In a subsequent Judgement in the Family Division on 8 March 2005, [East Sussex County Council v K and others. BLD 1403051115; [2005] EWHC 144 (FAM)], Mr. Justice Charles set out the role of expert medical witnesses when giving testimony in Courts and most importantly, the areas on which they should give such evidence . i.e.
Per curiam: In civil cases concerning children it might :
(a) assist all involved,
(b) better reflect the roles of the expert and the judge, and;
(c) demonstrate that the expert is not the decision maker as to whether the relevant death, injuries or harm is the result of non-accidental human agency and whether the threshold is satisfied, and does not have all the relevant information,
if the medical experts were not asked to express a view as to the cause of the relevant death, injuries or harm on the balance of probabilities but were asked to:
(i) identify possible causes of the relevant death, injuries or harm setting out in respect of each the reasons why it might be a cause and thus why it should be considered,
(ii) state their views as to the likelihood of each possibility being the cause of the relevant death, injuries or harm and the reasons why they include or reject it as a reasonable (as opposed to a fanciful or merely theoretical) possible cause,
(iii) compare the likelihood of the cause (or causes) identified as reasonable possibilities being the actual cause of the relevant death, injuries or harm,
(iv) state whether they consider that a cause (or causes) is (are) the most likely cause (or causes) of the relevant death, injuries or harm and their reasons for that view, and to state whether they consider that a cause (or causes) is (are) more likely than not to be the cause (or causes) of the relevant death, injuries or harm and their reasons for that view.
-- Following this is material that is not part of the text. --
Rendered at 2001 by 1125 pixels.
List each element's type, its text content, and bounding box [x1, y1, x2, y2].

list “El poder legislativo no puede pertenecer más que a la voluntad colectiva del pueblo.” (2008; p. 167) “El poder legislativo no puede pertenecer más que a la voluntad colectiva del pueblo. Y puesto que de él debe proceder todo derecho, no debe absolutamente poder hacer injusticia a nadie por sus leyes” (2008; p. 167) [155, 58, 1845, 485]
In a letter to the British Medical Journal in October 2004 concerning child abuse research, Patrick E. Lantz, a forensic pathologist at Wake Forest University Health Sciences in North Carolina, U.S.A, and forty other physicians and scientists stated that,
“Evidence based medicine is the conscientious, explicit, and judicious use of scientific evidence in making medical decisions and cautions against unsystematic, untested reasoning and institution-based clinical applications”.